The gills will be brown too and the fish hang on the water inlet.

If you have high values, stop feeding the Koi; water changes have little effect.

If you add salt to the water (3 g NaCl/l) the nitrite level will decrease. Take the Zeolith out of the filter before adding salt!

Ozone lowers the NO2 level too. It oxidizes nitrite to nitrate.

After an ammonia peak, there is often a nitrite peak.

NO3

Nitrate is the result of the transformation of nitrites by the nitrobacter bacteria, and it is normally not harmful to the fish. It is a primary nutrient for algae and plants. At high concentrations, the algae and plants will bloom while the Koi will loose their colour.

Nitrate will be more toxic when the pH is low, combined with hard water…

Nitrate is toxic from 300 mg/l onwards.

Change water if the value is too high (check the nitrate value in the tap water too!).

CHLORINE

Cl2 is being used as a disinfectant for drinking water (between 0.5 and 2 mg/l).
In low concentrations, it is not harmful for humans, but can be highly toxic to Koi: it will damage their gills.

Chloride Cl- is without danger and is found in many combinations in salts.

The degree of toxicity of Chlorine depends on the temperature, pH, oxygen content of the water and the amount of chlorine added. There will be stress and discolouration of the fish from 0.01 mg/l onwards, and they will die if the value amounts to 1 mg/l.

Here in Spain the chlorine level increases in summer, so never add tap water directly to your pond, and always spray it first over the surface. Then, the chlorine will evaporate, or use a special product that neutralizes the chlorine (sold in specialized shops).

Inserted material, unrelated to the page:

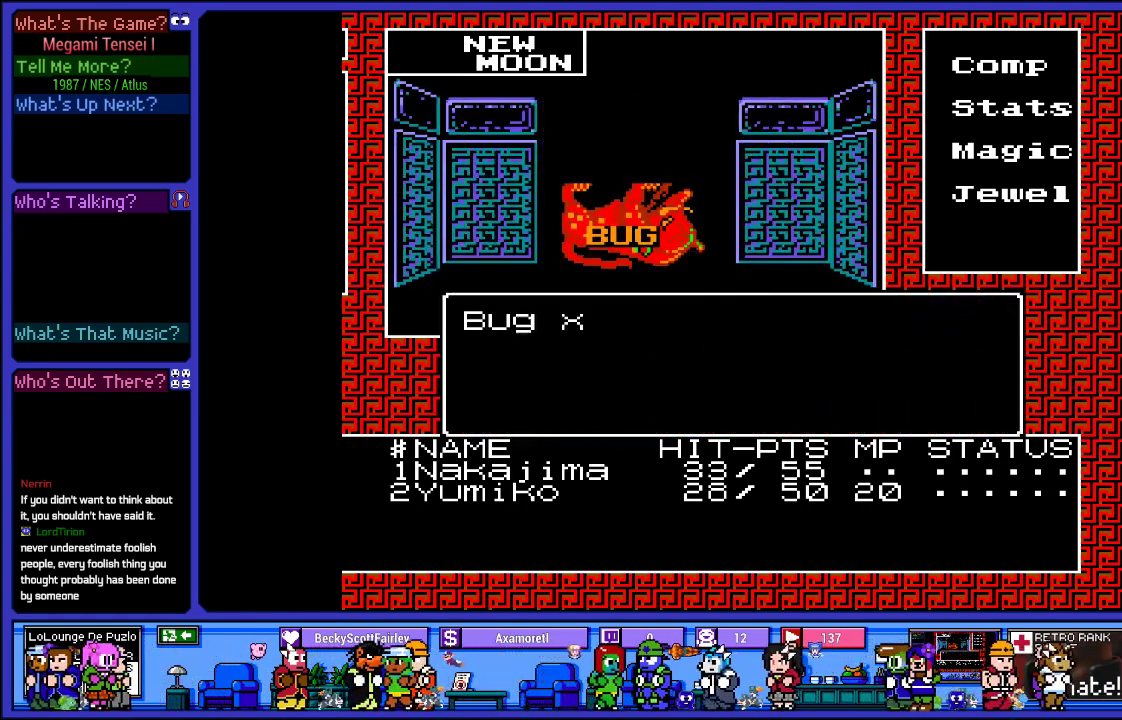
{"buttons": [], "left_stick": "center", "right_stick": "center", "events": []}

Conductivity: is measured in µS/cm; it is related to nitrate and salt in the water. It will rise if you used salt treatments. Values between 1000 and 1500µS/cm are not toxic to Koi.

Phosphate:

PO4— is a non-toxic waste product in the water. When the value exceeds 1 mg/l, there will be more algae in the pond. You can lower the quantity with water changes, but if you use well water, the level of PO4— in your deposit water can be very high too!!!